Sort of sounds like two otters mixing it up with a bunch of wind chimes. Next, Julian Bream brutally slaying a Fugue by Bach:


And finally, some Mongolian music from the BBC Proms. After an interminable introduction the music starts at the 3:30 mark:


Why is it that most "ethnic" music sounds so terribly boring? Or is it that the BBC just managed to pick the dullest Mongolian band?

2 comments:

Dex Quire said...

Thanks for introducing me to Ayishat Akanbi & Coleman Hughes... I wrote this over at the YouTube page:
Art is subversive precisely because it is not political. Art is a way of seeing. It values things for their own sake or for what the artist can make of them. It chases beauty and then redefines beauty. That is a whole other wheelhouse from politics. My mom is an artist and I remember driving with her when we were kids and coming up behind an open junk hauling truck. As we stopped behind the truck she said, "Look at all those beautiful shapes." Politics would never ever say anything like that; the rightist would say, "Just dump it all in the landfill." The leftist would say, "We need to raise taxes so that each piece of junk can have its very own landfill," the environmentalist would say, "We need to stop making junk and learn from cows how to live on grasses, etc ..." The very best art pisses everybody off ... the perennial problem of the artist is not money or lack of it; it is how to get their art done in the teeth of tyrants, popes, princes, and closer to our own day, politically correct morons who do not understand art but think they do ...
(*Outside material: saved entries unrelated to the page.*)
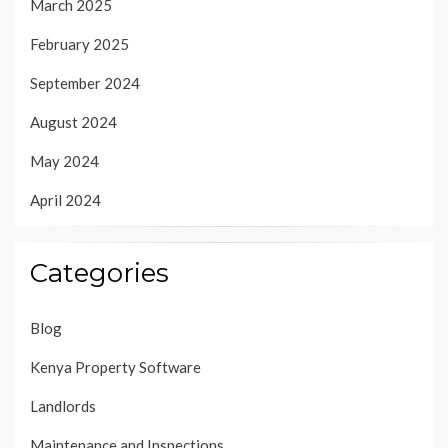
March 2025
February 2025
September 2024
August 2024
May 2024
April 2024
Categories
Blog
Kenya Property Software
Landlords
Maintenance and Inspections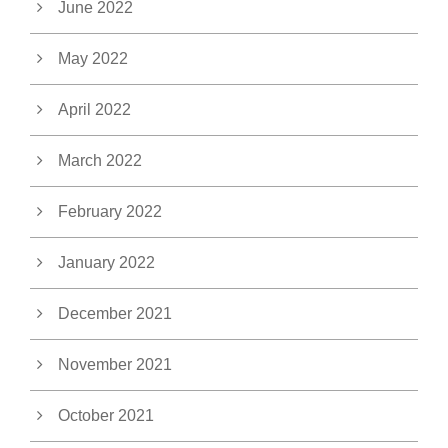
June 2022
May 2022
April 2022
March 2022
February 2022
January 2022
December 2021
November 2021
October 2021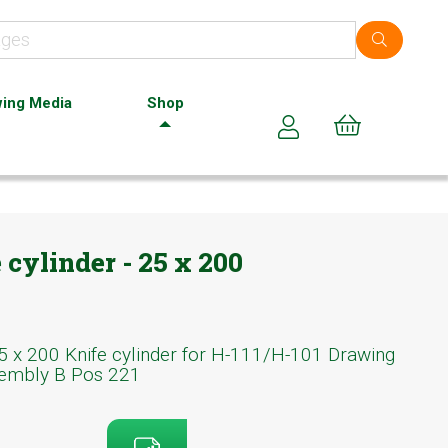
ing Media
Shop
Cart (0)
cylinder - 25 x 200
5 x 200 Knife cylinder for H-111/H-101 Drawing
embly B Pos 221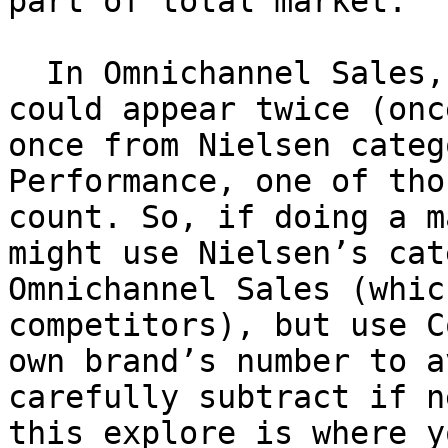
part of total market.

  In Omnichannel Sales, your Retailer A sales 
could appear twice (onc
once from Nielsen categ
Performance, one of tho
count. So, if doing a m
might use Nielsen’s cat
Omnichannel Sales (whic
competitors), but use C
own brand’s number to a
carefully subtract if n
this explore is where y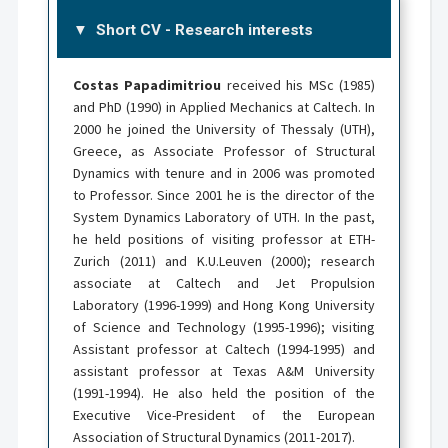
Short CV - Research interests
Costas Papadimitriou
received his MSc (1985)
and PhD (1990) in Applied Mechanics at Caltech. In
2000 he joined the University of Thessaly (UTH),
Greece, as Associate Professor of Structural
Dynamics with tenure and in 2006 was promoted
to Professor. Since 2001 he is the director of the
System Dynamics Laboratory of UTH. In the past,
he held positions of visiting professor at ETH-
Zurich (2011) and K.U.Leuven (2000); research
associate at Caltech and Jet Propulsion
Laboratory (1996-1999) and Hong Kong University
of Science and Technology (1995-1996); visiting
Assistant professor at Caltech (1994-1995) and
assistant professor at Texas A&M University
(1991-1994). He also held the position of the
Executive Vice-President of the European
Association of Structural Dynamics (2011-2017).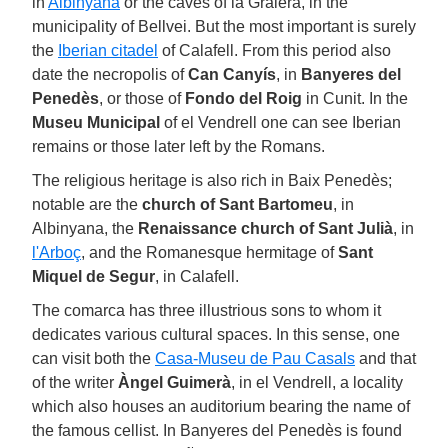
in
Albinyana
or the caves of la Graiera, in the
municipality of Bellvei. But the most important is surely
the
Iberian citadel
of Calafell. From this period also
date the necropolis of
Can Canyís
, in
Banyeres del
Penedès
, or those of
Fondo del Roig
in Cunit. In the
Museu Municipal
of el Vendrell one can see Iberian
remains or those later left by the Romans.
The religious heritage is also rich in Baix Penedès;
notable are the
church of Sant Bartomeu
, in
Albinyana, the
Renaissance church of Sant Julià
, in
l'Arboç
, and the Romanesque hermitage of
Sant
Miquel de Segur
, in Calafell.
The comarca has three illustrious sons to whom it
dedicates various cultural spaces. In this sense, one
can visit both the
Casa-Museu de Pau Casals
and that
of the writer
Àngel Guimerà
, in el Vendrell, a locality
which also houses an auditorium bearing the name of
the famous cellist. In Banyeres del Penedès is found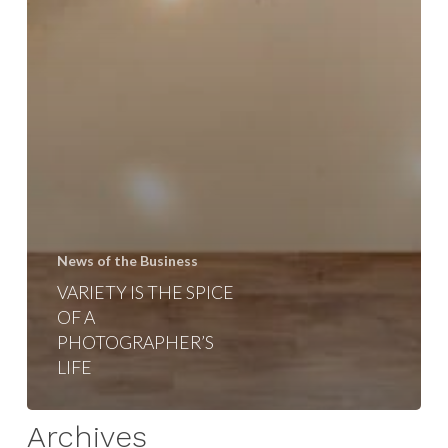
News of the Business
VARIETY IS THE SPICE
OF A
PHOTOGRAPHER’S
LIFE
Archives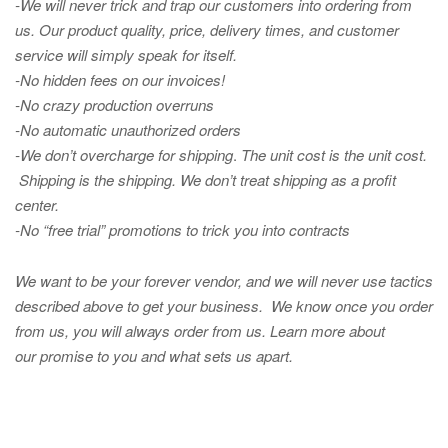
-We will never trick and trap our customers into ordering from
us. Our product quality, price, delivery times, and customer
service will simply speak for itself.
-No hidden fees on our invoices!
-No crazy production overruns
-No automatic unauthorized orders
-We don’t overcharge for shipping
.
The unit cost is the unit cost.
Shipping is the shipping. We don’t treat shipping as a profit
center.
-No “free trial” promotions to trick you into contracts
We want to be your forever vendor, and we will never use tactics
described above to get your business. We know once you order
from us, you will always order from us.
Learn more about
our promise to you and what sets us apart.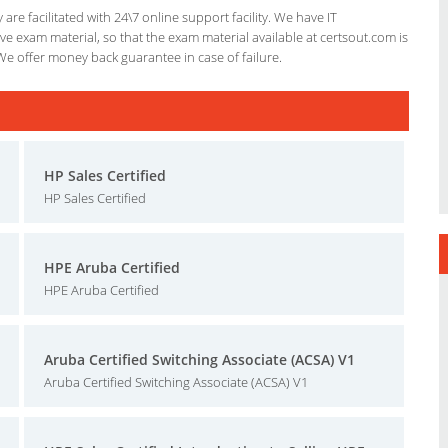
re facilitated with 24\7 online support facility. We have IT
e exam material, so that the exam material available at certsout.com is
We offer money back guarantee in case of failure.
HP Sales Certified
HP Sales Certified
HPE Aruba Certified
HPE Aruba Certified
Aruba Certified Switching Associate (ACSA) V1
Aruba Certified Switching Associate (ACSA) V1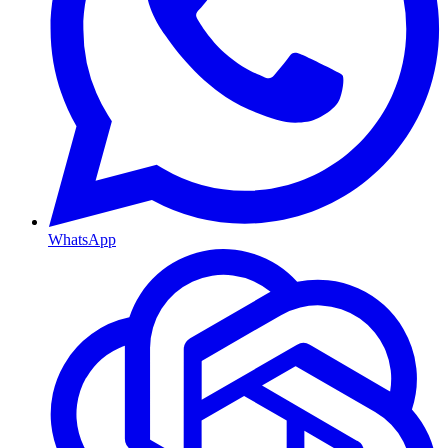
WhatsApp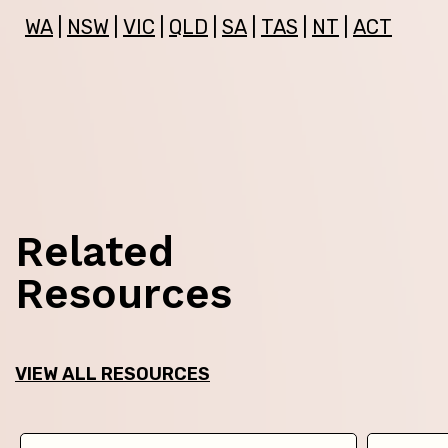
WA
|
NSW
|
VIC
|
QLD
|
SA
|
TAS
|
NT
|
ACT
Related
Resources
VIEW ALL RESOURCES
I would add here that the left spends so much time screaming that they represent the underdog ... artists -- mistakenly -- tend to absorb that screaming and join it to their intuitive sense of the subversive nature of art ... yet any real artist knows that there can be no political-sided art ....
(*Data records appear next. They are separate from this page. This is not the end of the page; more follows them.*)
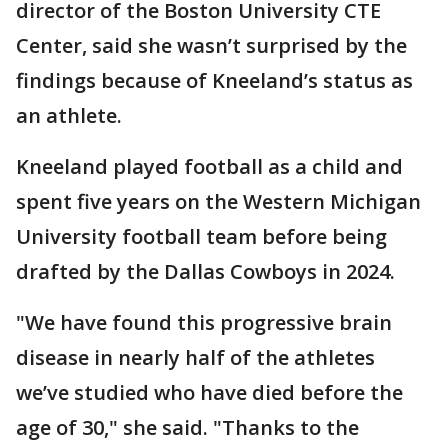
director of the Boston University CTE
Center, said she wasn’t surprised by the
findings because of Kneeland’s status as
an athlete.
Kneeland played football as a child and
spent five years on the Western Michigan
University football team before being
drafted by the Dallas Cowboys in 2024.
"We have found this progressive brain
disease in nearly half of the athletes
we’ve studied who have died before the
age of 30," she said. "Thanks to the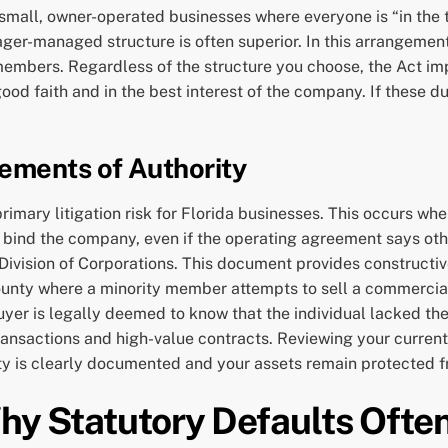
 small, owner-operated businesses where everyone is “in the 
er-managed structure is often superior. In this arrangement,
bers. Regardless of the structure you choose, the Act impos
faith and in the best interest of the company. If these duti
ements of Authority
imary litigation risk for Florida businesses. This occurs when
ind the company, even if the operating agreement says otherw
e Division of Corporations. This document provides constructi
County where a minority member attempts to sell a commercial
buyer is legally deemed to know that the individual lacked the
 transactions and high-value contracts. Reviewing your curren
ty is clearly documented and your assets remain protected f
Why Statutory Defaults Often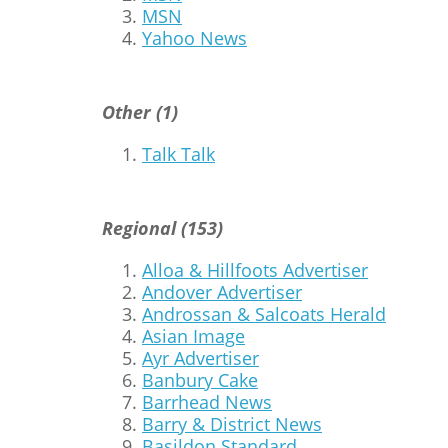
MSN
Yahoo News
Other (1)
Talk Talk
Regional (153)
Alloa & Hillfoots Advertiser
Andover Advertiser
Androssan & Salcoats Herald
Asian Image
Ayr Advertiser
Banbury Cake
Barrhead News
Barry & District News
Basildon Standard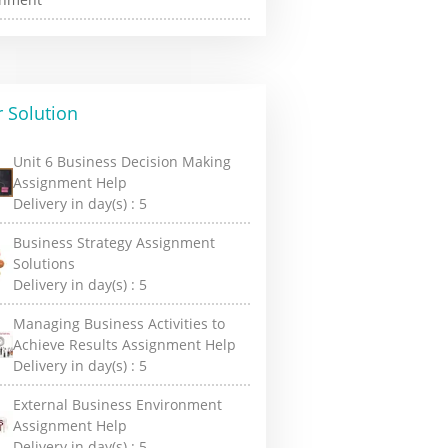
 Solution
Unit 6 Business Decision Making
Assignment Help
Delivery in day(s) :
5
Business Strategy Assignment
Solutions
Delivery in day(s) :
5
Managing Business Activities to
Achieve Results Assignment Help
Delivery in day(s) :
5
External Business Environment
Assignment Help
Delivery in day(s) :
5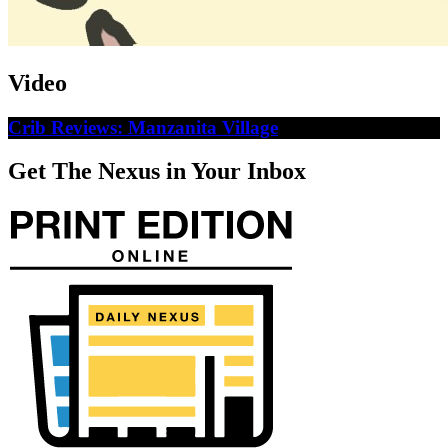
Video
Crib Reviews: Manzanita Village
Get The Nexus in Your Inbox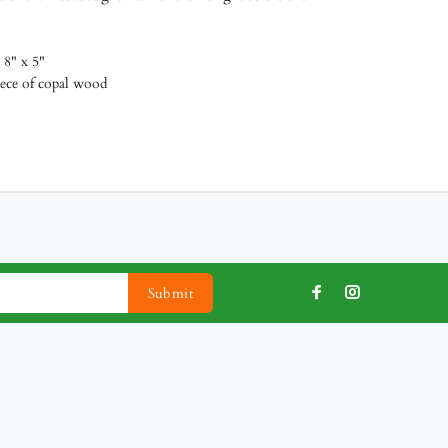
 8" x 5"
piece of copal wood
Submit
Many interesting Friday posts ... Let's imagine the performers of Cage and the performers of Mongolian music switching clothes; the audiences would respond the same ....

Bryan Townsend said...

Very brilliant comment!

Art is, or should be anti-ideology. Ideology always demands that we see the world in terms of its categories. Artists have to just see.

Good point about the costumes. Somewhere here I came out with the brilliant observation that psychedelic music, like symphonic music, also had a dress code.